Could Multiple Sclerosis Begin in the Gut?

“Research reveals striking differences in the gut microbiomes of people with newly diagnosed MS and healthy control subjects.”

Multiple sclerosis (MS) is widely considered a brain-centered disease, but a new study by a team of investigators from Yale University suggests that the underlying disease process may be connected to the gut microbiome. Published in Neurology: Neuroimmunology & Neuroinflammation, this research reveals striking differences in the gut microbiomes of people with newly diagnosed MS compared to non-affected controls, pointing to a disruption in how their immune system interacts with gut bacteria.

The researchers studied how the immune system’s regulation of gut bacteria differs in people recently diagnosed with MS. The study included 43 newly diagnosed MS patients who had not yet begun treatment, and 42 age- and sex-matched healthy controls. Stool and blood samples were collected from all participants. A subset of 19 MS patients also provided samples six months after starting B-cell depletion therapy (a common MS treatment).

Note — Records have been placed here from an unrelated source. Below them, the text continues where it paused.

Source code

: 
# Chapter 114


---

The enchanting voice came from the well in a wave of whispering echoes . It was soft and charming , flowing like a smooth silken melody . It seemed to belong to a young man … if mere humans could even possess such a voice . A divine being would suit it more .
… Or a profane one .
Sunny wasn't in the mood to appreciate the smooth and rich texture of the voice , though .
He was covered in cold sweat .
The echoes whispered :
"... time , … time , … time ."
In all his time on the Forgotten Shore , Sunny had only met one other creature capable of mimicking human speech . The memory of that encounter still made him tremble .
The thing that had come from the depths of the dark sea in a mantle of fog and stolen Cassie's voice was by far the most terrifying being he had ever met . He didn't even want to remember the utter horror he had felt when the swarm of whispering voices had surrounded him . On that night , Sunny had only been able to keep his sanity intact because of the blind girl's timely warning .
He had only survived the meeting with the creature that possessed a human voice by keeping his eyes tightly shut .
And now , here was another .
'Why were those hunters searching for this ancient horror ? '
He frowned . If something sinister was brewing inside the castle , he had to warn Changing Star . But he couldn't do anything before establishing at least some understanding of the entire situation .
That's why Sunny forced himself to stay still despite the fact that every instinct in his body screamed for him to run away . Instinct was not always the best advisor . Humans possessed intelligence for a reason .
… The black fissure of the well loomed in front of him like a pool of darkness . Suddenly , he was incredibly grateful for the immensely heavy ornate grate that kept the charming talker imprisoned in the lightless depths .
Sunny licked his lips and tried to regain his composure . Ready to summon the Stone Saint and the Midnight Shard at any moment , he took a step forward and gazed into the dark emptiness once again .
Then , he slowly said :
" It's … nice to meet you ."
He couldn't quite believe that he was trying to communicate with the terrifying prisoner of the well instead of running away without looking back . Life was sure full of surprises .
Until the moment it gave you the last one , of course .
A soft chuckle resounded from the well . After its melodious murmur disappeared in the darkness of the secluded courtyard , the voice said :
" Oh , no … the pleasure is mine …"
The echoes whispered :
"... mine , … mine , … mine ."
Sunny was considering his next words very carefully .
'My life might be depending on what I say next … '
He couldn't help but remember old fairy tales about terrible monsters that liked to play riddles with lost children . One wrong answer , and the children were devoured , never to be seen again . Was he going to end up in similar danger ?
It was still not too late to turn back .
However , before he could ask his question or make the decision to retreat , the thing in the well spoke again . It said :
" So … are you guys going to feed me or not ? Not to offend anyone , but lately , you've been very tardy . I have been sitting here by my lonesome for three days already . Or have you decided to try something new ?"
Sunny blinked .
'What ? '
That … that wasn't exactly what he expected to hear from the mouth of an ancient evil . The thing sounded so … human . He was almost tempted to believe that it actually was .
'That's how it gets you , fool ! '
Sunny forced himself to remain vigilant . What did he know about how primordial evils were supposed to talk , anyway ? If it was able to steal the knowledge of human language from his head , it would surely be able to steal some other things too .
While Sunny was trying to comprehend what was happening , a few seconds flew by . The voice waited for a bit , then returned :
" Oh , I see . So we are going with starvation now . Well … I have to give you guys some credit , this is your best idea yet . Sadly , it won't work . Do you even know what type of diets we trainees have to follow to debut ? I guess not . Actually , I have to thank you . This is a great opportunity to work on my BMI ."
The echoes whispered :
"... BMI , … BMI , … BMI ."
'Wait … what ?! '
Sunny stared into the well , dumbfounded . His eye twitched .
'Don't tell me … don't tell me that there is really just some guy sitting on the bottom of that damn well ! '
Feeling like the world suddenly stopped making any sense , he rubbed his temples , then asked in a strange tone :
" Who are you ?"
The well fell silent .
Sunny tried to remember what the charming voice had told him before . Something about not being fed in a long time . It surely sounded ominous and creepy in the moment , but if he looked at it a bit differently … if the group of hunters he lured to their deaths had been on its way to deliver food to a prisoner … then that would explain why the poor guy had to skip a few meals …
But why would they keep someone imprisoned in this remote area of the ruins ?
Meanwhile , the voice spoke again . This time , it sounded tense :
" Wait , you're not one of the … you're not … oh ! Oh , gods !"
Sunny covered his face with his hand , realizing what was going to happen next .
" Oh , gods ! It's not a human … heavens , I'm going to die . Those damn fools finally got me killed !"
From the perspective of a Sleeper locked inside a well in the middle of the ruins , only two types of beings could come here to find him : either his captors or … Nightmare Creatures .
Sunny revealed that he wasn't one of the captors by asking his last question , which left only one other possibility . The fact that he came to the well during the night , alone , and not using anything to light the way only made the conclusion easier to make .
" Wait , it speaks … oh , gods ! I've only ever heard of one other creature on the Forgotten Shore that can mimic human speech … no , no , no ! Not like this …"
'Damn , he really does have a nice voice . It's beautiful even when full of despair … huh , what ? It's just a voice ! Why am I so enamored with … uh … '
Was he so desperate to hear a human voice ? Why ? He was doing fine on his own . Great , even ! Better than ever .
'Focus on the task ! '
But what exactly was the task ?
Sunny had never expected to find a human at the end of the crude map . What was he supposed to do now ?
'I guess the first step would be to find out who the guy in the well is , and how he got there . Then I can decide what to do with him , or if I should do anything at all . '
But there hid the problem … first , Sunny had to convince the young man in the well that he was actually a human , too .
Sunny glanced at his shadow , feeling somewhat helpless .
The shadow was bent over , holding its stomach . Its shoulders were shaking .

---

“Reduced IgA coating of gut microbes suggests a disruption in the normal communication between the gut and the immune system.”

MS patients differed from healthy controls in two diversity measures, and had significantly fewer bacteria coated with immunoglobulin A (IgA). IgA is an antibody secreted by intestinal cells that helps maintain immune balance by selectively binding to specific bacteria. This coating not only tags bacteria for immune regulation, but also limits their ability to move across the intestinal barrier and modulates their behavior. Typically, IgA helps the immune system tolerate beneficial microbes and identify those that might trigger inflammation. A drop in IgA-bound bacteria, as seen in MS patients, suggests a breakdown in this communication system that may allow inflammatory microbes to persist.

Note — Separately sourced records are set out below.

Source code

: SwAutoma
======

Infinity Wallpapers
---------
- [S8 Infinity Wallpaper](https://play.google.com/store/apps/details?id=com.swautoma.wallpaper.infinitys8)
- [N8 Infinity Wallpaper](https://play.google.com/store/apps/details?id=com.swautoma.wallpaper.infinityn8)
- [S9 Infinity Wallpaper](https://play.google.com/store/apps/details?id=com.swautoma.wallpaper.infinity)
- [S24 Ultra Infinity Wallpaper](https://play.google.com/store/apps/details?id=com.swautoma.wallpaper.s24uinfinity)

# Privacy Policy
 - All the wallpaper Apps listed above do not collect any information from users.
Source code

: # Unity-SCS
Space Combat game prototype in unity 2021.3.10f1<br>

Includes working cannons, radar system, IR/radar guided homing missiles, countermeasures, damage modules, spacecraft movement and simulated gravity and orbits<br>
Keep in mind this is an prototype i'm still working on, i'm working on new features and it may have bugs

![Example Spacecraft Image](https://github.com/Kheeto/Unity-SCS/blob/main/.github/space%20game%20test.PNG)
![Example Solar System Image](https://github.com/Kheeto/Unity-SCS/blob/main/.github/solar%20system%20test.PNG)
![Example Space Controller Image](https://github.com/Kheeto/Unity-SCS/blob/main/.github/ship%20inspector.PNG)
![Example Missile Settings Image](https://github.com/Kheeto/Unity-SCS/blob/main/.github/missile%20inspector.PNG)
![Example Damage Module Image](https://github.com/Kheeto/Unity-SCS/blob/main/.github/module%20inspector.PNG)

Compared to healthy individuals, MS patients had significant differences in which bacterial strains were present. Faecalibacterium prausnitzii, a bacterium with well-known anti-inflammatory effects, was less prevalent in MS patients. At the same time, Monoglobus pectinilyticus was found to have increased relative abundance and prevalence in patients with untreated MS compared to healthy controls. According to the authors, this was a novel finding not reported in previous MS microbiome studies and the functional implications of this increase remain unclear.

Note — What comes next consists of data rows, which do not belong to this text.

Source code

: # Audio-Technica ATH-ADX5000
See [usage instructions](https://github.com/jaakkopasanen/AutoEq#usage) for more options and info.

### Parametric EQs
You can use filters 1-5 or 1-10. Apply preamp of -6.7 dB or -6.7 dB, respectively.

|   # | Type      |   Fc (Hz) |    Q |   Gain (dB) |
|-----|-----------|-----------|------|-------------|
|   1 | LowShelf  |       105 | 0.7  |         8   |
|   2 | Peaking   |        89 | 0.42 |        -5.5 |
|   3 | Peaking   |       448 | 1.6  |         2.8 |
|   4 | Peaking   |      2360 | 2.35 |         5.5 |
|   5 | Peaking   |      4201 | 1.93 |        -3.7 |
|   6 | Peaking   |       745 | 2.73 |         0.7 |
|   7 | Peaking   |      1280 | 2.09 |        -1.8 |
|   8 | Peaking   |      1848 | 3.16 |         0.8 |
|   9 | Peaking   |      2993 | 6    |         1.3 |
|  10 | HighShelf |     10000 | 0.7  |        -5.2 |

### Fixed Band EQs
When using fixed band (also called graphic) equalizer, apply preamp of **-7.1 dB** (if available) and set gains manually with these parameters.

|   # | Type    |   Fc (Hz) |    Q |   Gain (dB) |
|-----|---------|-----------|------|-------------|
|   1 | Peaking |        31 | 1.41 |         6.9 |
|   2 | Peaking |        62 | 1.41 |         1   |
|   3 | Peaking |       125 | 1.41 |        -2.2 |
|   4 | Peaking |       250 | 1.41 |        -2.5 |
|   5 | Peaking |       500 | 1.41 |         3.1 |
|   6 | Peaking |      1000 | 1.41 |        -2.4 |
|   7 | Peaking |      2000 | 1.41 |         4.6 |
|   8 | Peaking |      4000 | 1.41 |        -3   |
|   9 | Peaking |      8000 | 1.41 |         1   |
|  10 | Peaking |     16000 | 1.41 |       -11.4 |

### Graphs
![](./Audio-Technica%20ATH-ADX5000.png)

What makes this finding even more compelling is the fact that Faecalibacterium prausnitzii produces short chain fatty acids (SCFAs) like butyrate, compounds that are essential for maintaining the gut lining and attenuating immune responses in the gut and the nervous system. A reduced prevalence of this microorganism could therefore lead to increased intestinal permeability (often referred to as “leaky gut”) and systemic inflammation, both of which are being considered as contributors to autoimmune diseases like MS.

“After six months of B-cell–depleting therapy, some gut microbiome features in MS patients began to reflect those of healthy controls.”

After six months of B-cell–depleting therapy, some gut microbiome features detected in MS patients began to reflect those of healthy controls. The immune system also showed more typical IgA-coating patterns for certain bacteria, including Akkermansia muciniphila, a microbe playing a key role in the regulation of the intestinal mucus layer, which has been implicated in MS development. These findings suggest that immune-targeted therapy may help restore balance in the gut-immune connection.

The results also raise intriguing possibilities for future MS treatments. If immune regulation can partly restore gut-immune homeostasis, could gut-targeted interventions, such as specific diets, probiotics, or prebiotics, be used alongside standard therapies to improve outcomes? While this remains hypothetical, the study opens the door for exploring gut microbiome-targeted therapies as a potential adjunct therapy in MS care.

While the study was observational and cannot prove causation, it highlights a potential role for the gut microbiome immune system interactions in the early stages of MS. If confirmed, the gut microbiome could one day serve as a biomarker for diagnosis and prediction of treatment response.

“The gut isn’t just a digestive organ, it’s a central player in immune and brain health.”

This study affirms a core belief of Dr. Mayer’s work: the gut isn’t just a digestive organ, it’s a central player in metabolic, immune and brain health. For MS and other autoimmune disorders, understanding the gut microbiome’s role in pathophysiology may help to change the course of treatment, prediction and prevention.